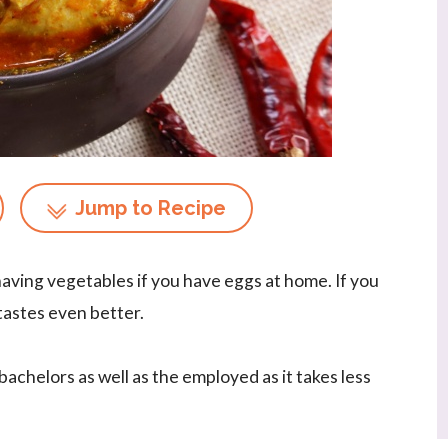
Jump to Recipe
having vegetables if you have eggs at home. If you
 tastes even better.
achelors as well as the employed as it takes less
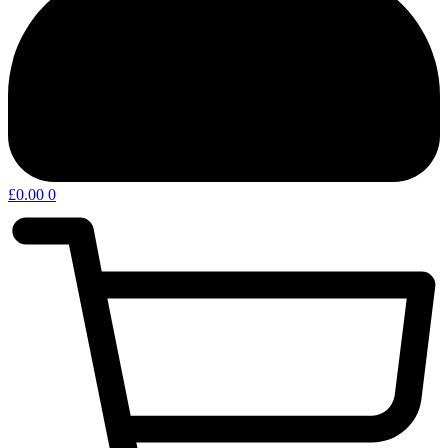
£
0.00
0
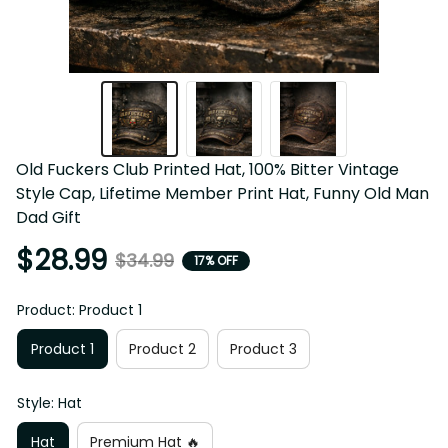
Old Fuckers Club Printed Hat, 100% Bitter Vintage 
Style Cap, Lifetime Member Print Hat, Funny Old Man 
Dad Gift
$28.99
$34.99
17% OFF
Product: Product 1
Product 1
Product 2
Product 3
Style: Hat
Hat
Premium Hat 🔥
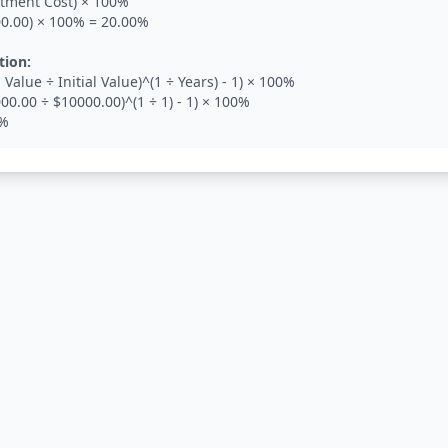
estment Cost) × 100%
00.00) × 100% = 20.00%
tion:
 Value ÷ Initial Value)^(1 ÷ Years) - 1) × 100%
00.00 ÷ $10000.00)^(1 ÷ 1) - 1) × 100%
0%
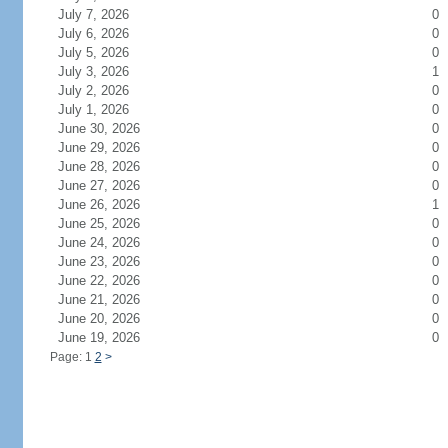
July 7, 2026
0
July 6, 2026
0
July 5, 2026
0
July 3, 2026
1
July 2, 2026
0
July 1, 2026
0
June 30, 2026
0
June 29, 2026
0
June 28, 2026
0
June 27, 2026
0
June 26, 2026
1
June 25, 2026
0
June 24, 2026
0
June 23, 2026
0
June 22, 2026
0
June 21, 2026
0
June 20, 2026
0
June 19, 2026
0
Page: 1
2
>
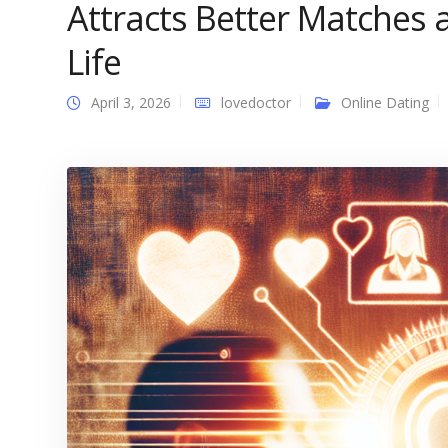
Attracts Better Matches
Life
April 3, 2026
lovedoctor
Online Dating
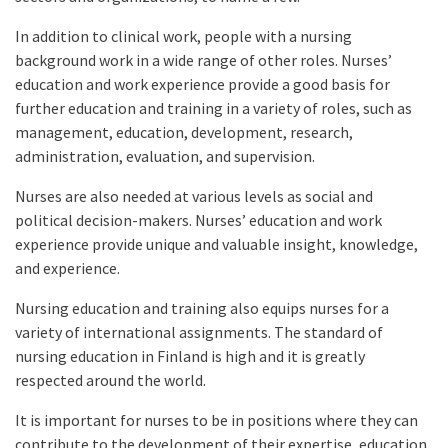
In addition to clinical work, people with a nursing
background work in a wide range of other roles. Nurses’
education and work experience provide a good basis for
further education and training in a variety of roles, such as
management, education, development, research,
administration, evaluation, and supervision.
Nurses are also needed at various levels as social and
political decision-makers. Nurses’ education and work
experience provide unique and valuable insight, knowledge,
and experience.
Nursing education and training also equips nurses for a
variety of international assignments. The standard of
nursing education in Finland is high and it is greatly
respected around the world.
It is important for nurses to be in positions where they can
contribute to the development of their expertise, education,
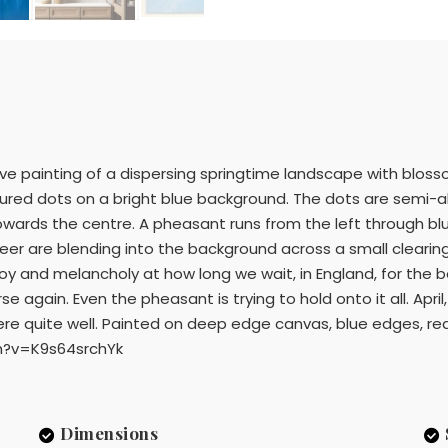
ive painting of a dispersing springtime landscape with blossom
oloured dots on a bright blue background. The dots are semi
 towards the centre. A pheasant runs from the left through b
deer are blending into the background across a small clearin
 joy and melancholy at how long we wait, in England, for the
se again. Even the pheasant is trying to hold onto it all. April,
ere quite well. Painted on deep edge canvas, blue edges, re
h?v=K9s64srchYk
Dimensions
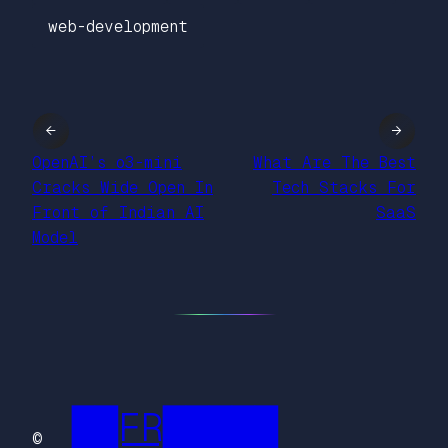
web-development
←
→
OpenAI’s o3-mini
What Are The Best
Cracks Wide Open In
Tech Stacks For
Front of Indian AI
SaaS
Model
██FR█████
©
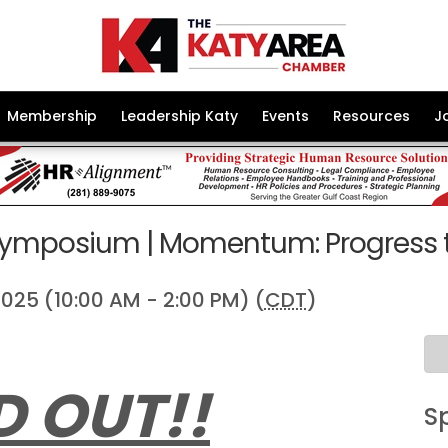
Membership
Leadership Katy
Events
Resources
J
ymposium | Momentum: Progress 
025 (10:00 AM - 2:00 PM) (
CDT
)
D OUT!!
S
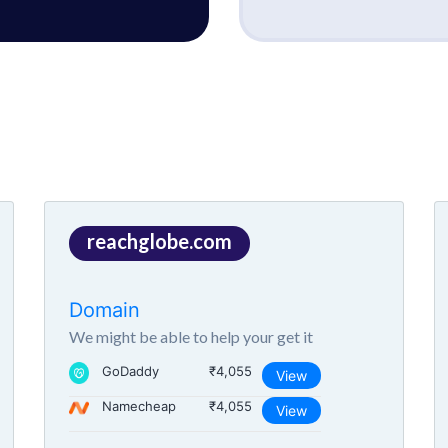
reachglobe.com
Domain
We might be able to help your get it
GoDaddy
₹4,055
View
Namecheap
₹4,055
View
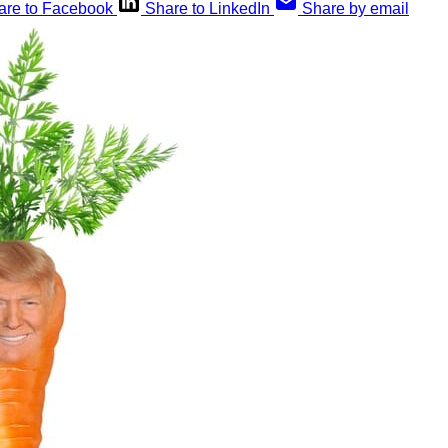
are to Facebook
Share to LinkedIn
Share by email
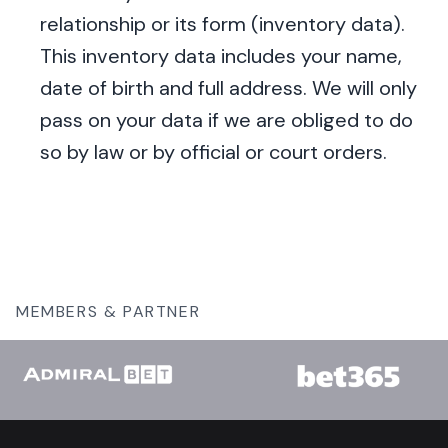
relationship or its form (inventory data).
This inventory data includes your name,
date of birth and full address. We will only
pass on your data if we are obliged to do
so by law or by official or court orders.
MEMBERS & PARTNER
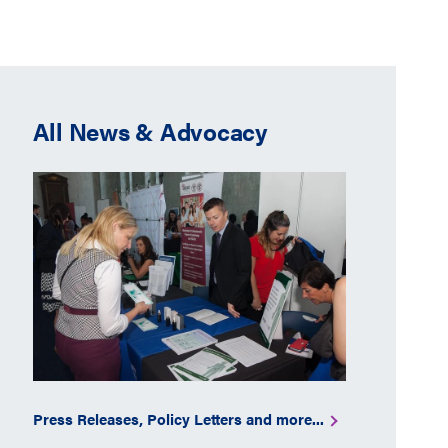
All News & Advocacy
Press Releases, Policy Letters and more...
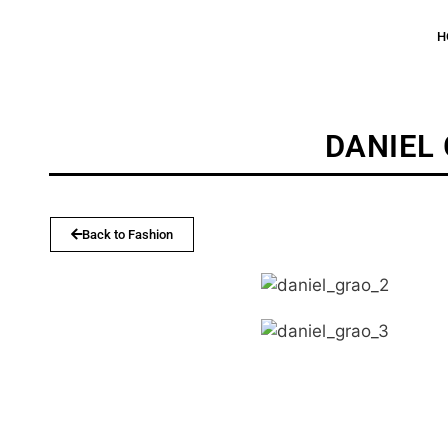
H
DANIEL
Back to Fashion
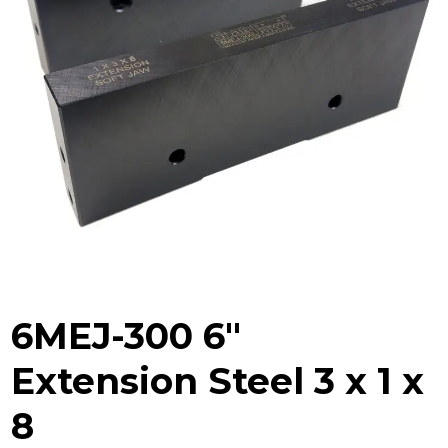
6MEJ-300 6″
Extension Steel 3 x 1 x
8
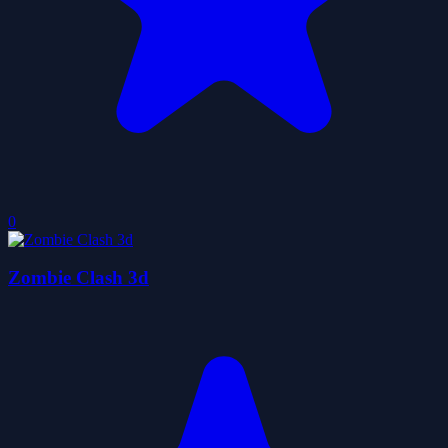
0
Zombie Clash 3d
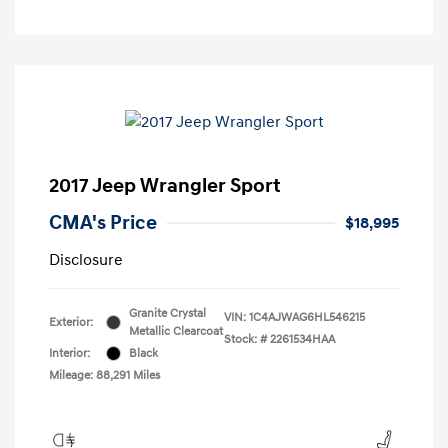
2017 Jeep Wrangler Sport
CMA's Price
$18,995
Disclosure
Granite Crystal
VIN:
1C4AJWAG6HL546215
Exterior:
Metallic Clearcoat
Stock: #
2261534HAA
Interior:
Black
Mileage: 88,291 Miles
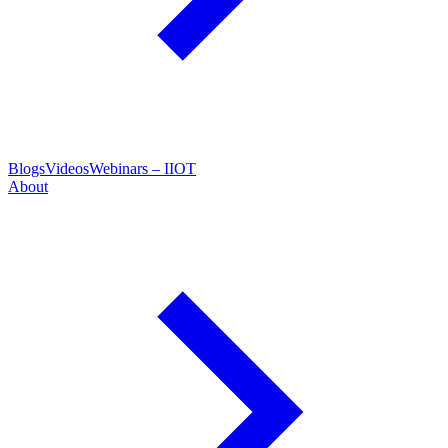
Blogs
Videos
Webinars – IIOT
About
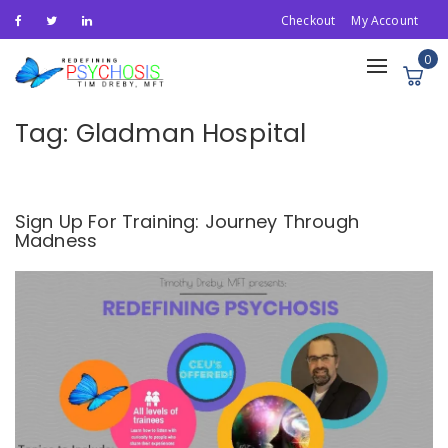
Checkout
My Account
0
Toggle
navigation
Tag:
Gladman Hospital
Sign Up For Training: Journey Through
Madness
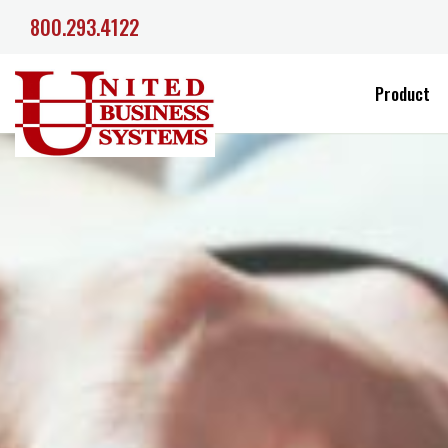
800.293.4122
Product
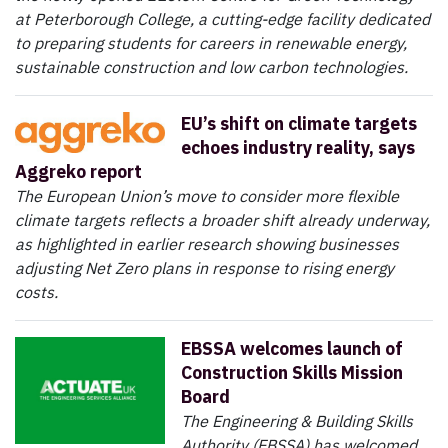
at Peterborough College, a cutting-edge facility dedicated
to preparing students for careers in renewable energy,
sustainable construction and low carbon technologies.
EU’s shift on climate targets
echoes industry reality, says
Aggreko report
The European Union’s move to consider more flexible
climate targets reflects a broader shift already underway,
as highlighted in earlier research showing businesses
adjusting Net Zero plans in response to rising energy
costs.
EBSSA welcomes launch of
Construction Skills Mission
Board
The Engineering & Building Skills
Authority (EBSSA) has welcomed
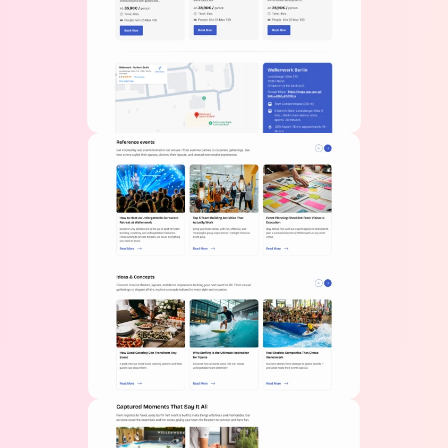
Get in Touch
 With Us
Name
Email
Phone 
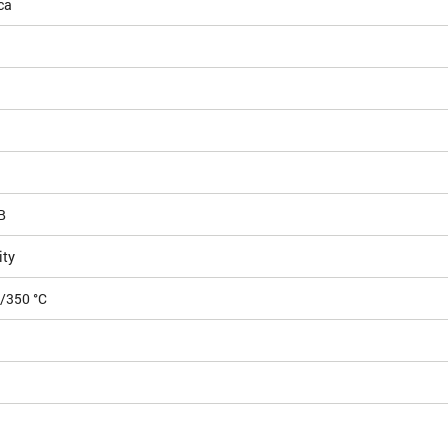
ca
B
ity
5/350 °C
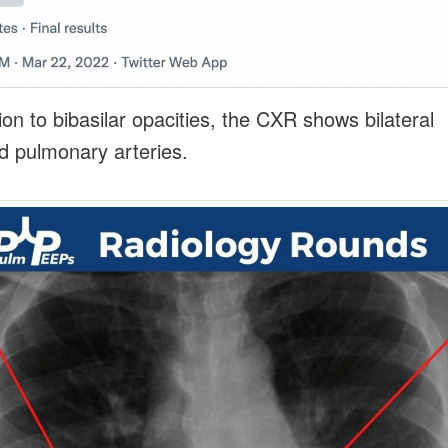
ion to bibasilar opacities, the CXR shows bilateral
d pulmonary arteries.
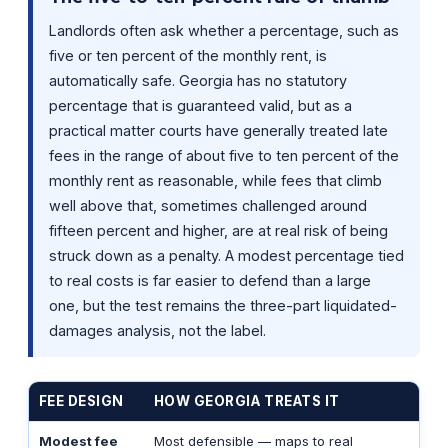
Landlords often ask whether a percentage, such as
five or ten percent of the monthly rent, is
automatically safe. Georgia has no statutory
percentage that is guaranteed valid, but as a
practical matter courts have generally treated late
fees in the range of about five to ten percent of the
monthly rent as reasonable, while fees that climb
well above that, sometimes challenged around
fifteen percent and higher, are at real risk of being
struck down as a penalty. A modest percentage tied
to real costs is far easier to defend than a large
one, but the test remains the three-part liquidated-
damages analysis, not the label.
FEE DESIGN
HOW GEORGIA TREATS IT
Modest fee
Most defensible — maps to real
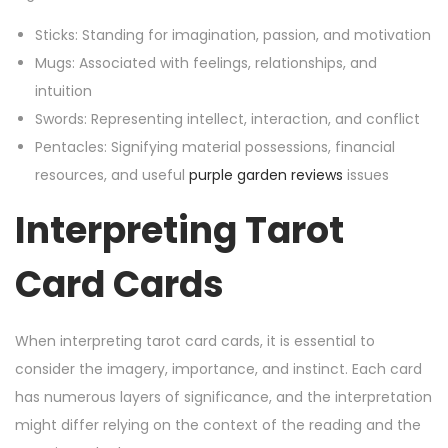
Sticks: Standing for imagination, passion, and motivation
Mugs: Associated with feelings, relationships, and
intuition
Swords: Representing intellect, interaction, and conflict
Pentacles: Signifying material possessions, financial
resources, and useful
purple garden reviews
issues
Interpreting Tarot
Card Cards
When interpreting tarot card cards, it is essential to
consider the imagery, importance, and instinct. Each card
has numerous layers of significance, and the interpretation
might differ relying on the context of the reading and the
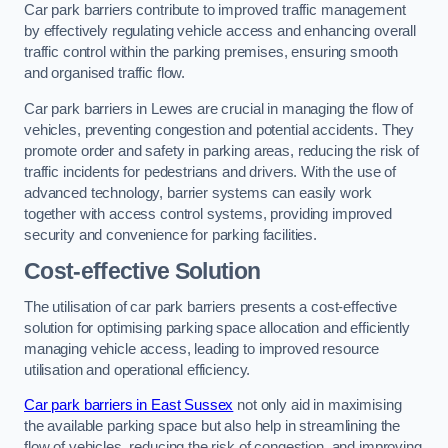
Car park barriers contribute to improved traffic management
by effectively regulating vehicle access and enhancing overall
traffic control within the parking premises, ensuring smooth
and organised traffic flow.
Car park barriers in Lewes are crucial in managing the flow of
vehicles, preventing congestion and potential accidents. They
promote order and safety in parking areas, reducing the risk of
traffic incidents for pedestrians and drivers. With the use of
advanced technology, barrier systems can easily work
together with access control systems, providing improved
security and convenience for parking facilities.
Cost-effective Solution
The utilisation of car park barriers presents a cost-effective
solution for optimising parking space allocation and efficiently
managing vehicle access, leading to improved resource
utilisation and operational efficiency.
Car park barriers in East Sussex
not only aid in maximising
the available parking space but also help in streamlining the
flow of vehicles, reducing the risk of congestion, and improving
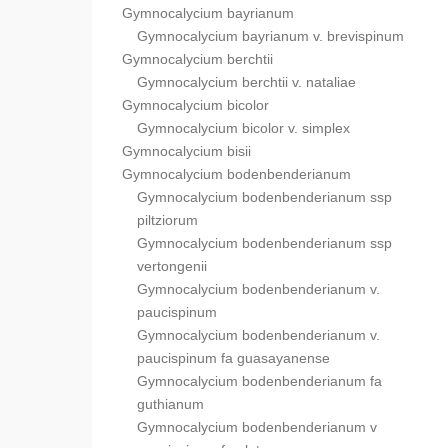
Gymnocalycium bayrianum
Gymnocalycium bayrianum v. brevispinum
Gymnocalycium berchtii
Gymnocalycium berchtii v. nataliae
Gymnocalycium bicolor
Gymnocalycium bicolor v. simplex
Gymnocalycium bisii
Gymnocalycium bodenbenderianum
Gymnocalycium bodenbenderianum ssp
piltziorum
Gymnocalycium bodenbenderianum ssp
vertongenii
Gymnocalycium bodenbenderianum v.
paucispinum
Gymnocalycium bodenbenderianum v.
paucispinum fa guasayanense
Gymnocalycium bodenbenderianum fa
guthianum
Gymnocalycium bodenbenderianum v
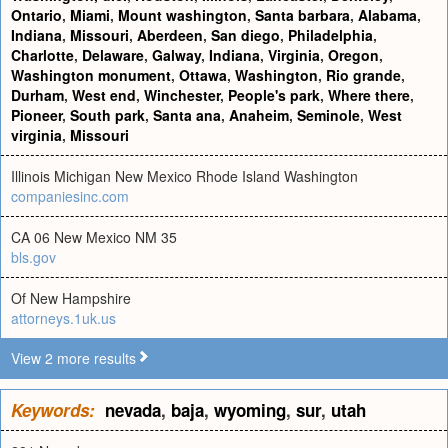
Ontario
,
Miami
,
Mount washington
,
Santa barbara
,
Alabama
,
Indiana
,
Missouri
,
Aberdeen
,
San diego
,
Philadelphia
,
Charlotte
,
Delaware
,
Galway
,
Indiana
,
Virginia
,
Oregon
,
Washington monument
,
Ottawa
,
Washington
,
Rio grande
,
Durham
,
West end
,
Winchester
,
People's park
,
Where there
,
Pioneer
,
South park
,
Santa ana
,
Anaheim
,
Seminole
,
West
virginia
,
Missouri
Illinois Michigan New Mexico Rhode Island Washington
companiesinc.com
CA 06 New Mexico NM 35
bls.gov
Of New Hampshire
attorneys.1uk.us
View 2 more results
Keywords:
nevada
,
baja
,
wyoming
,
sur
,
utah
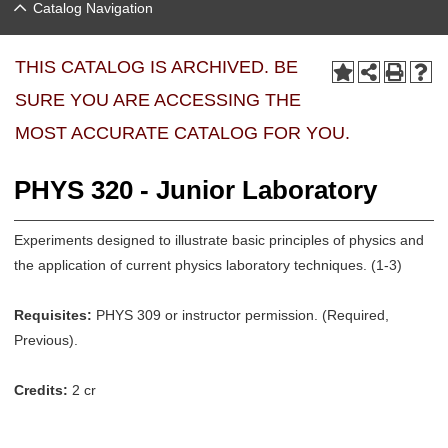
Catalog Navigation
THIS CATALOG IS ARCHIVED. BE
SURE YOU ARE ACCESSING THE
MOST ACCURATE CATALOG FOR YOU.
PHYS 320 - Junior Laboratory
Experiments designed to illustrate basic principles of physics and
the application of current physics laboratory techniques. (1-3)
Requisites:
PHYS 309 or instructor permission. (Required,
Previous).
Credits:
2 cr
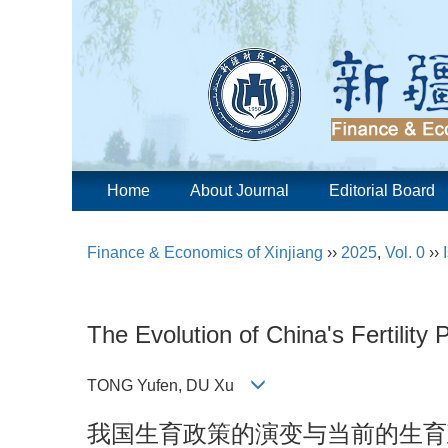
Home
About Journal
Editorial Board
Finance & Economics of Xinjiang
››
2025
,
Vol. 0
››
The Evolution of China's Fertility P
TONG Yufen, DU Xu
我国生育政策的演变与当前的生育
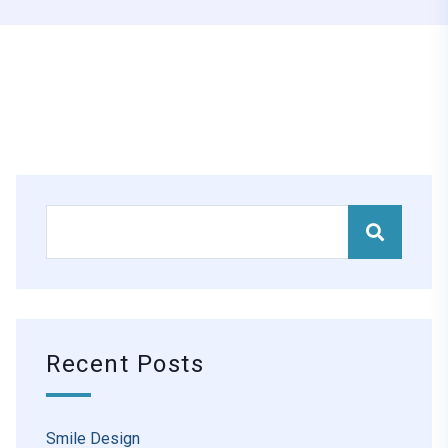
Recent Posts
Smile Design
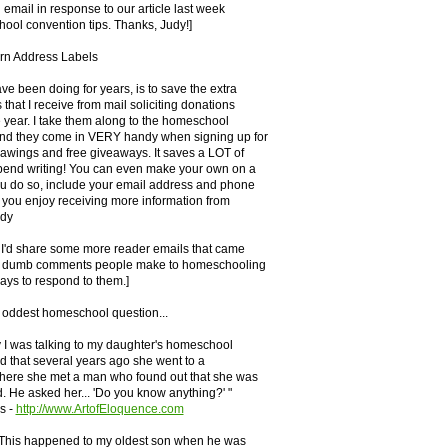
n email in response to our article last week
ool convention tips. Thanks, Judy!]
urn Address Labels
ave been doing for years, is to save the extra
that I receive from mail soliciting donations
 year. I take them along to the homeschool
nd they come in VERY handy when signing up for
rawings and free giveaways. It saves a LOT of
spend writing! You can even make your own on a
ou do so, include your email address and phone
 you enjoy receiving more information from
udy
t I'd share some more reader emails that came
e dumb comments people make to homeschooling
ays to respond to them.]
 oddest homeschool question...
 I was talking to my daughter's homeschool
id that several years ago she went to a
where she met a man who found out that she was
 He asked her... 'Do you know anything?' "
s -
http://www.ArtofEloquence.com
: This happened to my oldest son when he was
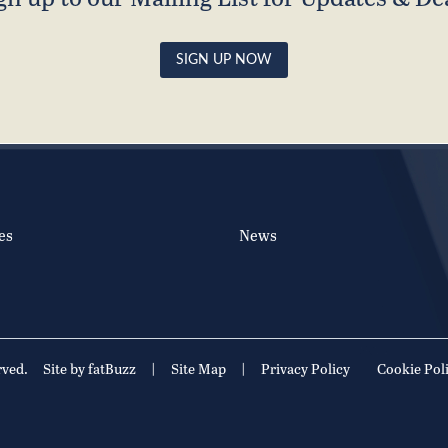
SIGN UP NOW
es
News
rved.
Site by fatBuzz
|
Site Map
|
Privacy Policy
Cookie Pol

┄┄┄┄┄┄

● **Problem to work on**: Find the line that contains "He asked her...", then write out that line and every line after it through the end of the records, exactly. Leave the pictures out.

● **Response**:
 He asked her... 'Do you know anything?' "
s -
http://www.ArtofEloquence.com
: This happened to my oldest son when he was
SIGN UP NOW
es
News
rved.
Site by fatBuzz
|
Site Map
|
Privacy Policy
Cookie Pol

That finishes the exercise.